Desde que habíamos partido de la bahía de San Lúcar hasta que regresamos a ella recorrimos, según nuestra cuenta, más de catorce mil cuatrocientas sesenta leguas, y dimos la vuelta al mundo entero, yendo siempre de este a oeste.
El lunes 8 de septiembre largamos el ancla cerca del muelle de Sevilla, y descargamos toda nuestra artillería.
El martes bajamos todos a tierra en camisa y a pie descalzo, con un cirio en la mano, para visitar la iglesia de Nuestra Señora de la Victoria y la de Santa María la Antigua, como lo habíamos prometido hacer en los momentos de angustia.
De Sevilla partí para Valladolid, donde presenté a la Sacra Majestad de don Carlos, no oro ni plata, sino cosas que eran a sus ojos mucho más preciosas. Entre otros objetos, le obsequié un libro escrito de mi mano, en el cual había apuntado día por día todo lo que nos había acontecido durante el viaje.

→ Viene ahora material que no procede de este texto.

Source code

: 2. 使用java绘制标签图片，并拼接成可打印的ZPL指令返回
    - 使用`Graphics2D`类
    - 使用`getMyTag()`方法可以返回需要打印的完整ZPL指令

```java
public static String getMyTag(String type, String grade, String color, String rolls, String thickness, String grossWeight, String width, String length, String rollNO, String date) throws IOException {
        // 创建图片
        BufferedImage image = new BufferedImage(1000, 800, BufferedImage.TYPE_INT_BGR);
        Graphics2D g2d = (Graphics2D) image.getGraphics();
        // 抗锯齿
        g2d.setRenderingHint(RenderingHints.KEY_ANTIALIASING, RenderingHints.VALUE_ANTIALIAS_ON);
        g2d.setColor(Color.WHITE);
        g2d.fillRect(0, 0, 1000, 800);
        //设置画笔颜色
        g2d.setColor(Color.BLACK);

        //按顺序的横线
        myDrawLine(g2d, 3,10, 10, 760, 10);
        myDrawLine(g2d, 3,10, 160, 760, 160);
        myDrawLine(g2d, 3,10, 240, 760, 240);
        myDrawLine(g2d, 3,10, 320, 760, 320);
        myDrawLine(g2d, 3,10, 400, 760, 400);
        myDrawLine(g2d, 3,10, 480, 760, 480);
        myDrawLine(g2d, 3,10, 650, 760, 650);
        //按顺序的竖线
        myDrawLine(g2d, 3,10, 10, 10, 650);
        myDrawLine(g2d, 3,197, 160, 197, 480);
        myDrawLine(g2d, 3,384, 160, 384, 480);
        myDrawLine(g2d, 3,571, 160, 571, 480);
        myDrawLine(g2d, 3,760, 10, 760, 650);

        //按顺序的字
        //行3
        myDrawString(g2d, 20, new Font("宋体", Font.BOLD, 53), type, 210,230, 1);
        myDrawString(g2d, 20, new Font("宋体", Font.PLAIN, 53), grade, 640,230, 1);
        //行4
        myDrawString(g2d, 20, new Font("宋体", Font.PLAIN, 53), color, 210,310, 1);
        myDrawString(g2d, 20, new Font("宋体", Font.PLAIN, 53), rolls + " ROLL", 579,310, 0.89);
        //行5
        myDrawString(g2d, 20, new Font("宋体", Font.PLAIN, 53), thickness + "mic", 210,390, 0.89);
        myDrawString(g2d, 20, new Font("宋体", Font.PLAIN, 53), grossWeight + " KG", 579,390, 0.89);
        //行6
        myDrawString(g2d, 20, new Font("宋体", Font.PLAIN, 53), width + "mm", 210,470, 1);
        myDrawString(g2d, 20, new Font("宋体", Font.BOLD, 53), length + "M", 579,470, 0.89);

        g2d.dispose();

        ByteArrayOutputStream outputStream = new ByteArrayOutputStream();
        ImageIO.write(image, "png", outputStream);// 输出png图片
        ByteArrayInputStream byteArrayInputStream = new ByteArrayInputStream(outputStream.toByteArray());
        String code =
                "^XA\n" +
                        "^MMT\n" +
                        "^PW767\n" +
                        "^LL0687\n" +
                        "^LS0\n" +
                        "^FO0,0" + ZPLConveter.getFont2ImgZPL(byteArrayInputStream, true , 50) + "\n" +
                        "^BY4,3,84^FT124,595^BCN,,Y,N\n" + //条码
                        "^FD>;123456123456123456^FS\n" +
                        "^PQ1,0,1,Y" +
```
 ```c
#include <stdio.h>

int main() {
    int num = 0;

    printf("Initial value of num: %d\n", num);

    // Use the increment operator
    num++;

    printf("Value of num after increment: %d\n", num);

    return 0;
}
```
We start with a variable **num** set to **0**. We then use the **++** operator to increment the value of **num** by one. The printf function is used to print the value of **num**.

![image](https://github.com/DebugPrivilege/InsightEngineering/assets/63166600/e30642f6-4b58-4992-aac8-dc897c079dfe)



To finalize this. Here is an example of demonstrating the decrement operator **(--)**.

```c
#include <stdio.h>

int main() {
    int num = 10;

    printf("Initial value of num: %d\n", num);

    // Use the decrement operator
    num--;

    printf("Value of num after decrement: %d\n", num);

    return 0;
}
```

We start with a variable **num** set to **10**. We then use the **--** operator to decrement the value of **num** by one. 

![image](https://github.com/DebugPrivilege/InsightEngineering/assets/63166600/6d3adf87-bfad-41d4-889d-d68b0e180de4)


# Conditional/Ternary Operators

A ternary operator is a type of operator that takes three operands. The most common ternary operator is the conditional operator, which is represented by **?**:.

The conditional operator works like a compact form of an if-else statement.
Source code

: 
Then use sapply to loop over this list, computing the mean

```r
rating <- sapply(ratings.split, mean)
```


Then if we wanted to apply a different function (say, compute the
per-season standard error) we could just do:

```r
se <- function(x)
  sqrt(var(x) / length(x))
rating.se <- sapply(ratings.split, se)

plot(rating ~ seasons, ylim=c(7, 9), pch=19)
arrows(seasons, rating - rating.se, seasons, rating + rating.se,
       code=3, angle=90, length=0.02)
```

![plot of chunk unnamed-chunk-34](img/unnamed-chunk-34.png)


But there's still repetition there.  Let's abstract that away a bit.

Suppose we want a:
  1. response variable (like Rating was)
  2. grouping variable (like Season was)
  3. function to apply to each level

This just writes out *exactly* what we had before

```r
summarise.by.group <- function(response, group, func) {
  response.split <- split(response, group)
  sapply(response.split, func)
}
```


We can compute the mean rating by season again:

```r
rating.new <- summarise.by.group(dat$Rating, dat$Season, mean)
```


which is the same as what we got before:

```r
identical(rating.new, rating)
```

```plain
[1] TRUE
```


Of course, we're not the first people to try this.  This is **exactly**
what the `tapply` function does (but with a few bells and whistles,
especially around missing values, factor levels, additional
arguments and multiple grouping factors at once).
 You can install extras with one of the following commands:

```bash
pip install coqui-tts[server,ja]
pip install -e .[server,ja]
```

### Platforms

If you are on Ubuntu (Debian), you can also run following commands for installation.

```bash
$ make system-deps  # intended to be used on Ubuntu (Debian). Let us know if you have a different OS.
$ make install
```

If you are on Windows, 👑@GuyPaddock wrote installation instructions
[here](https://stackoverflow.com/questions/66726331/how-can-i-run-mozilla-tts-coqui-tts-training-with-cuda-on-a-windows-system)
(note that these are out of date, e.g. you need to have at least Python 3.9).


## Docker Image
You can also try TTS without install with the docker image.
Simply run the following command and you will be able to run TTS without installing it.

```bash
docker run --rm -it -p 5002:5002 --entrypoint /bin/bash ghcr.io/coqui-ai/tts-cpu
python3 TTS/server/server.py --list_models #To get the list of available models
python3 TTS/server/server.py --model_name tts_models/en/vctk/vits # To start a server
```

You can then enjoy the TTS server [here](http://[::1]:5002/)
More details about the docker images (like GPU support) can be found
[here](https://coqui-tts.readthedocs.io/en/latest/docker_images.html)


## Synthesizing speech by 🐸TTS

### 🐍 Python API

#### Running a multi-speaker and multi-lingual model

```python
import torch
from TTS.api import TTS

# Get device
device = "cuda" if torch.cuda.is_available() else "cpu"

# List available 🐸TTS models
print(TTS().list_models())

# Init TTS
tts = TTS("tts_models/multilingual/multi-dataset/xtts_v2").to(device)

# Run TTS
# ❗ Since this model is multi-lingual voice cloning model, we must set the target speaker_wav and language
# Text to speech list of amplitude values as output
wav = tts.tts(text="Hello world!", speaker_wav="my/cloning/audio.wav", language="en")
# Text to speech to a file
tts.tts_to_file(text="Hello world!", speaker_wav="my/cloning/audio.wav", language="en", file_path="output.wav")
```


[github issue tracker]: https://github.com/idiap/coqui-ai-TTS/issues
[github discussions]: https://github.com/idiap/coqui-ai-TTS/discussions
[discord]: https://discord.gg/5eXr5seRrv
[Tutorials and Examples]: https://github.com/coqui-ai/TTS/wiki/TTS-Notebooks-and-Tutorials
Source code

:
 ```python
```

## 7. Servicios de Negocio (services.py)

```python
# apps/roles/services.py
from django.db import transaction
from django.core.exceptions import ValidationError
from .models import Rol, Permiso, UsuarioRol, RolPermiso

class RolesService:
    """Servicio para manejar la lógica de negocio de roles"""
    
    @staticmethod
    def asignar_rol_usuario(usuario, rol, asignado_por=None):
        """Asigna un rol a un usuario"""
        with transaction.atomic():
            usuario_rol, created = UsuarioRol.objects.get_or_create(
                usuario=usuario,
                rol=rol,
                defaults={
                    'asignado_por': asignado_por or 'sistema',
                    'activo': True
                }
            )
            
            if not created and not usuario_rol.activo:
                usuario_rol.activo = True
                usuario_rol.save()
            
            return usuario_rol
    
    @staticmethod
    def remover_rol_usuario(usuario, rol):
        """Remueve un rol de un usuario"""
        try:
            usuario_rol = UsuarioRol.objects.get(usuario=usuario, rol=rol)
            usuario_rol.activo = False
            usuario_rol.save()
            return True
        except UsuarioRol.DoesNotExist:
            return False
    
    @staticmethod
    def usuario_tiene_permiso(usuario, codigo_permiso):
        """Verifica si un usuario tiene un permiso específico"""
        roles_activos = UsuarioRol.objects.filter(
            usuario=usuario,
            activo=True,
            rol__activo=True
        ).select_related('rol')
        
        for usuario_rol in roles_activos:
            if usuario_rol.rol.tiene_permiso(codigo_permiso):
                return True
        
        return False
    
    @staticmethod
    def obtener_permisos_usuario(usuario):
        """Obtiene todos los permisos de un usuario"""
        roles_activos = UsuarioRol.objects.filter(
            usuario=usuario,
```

Abandoné Valladolid lo más pronto que me fue posible y me fui a Portugal para hacer relación al rey don Juan de las cosas que acababa de ver. Pasando en seguida por España fui a Francia, donde regalé algunas cosas del otro hemisferio a Madama la Regente, madre del rey muy católico Francisco I.
Regresé al fin a Italia, donde me consagré para siempre al muy excelente y muy ilustre señor Felipe Villiers de l'Isle-Adam, gran maestre de Rodas, a quien di también la relación de mi viaje.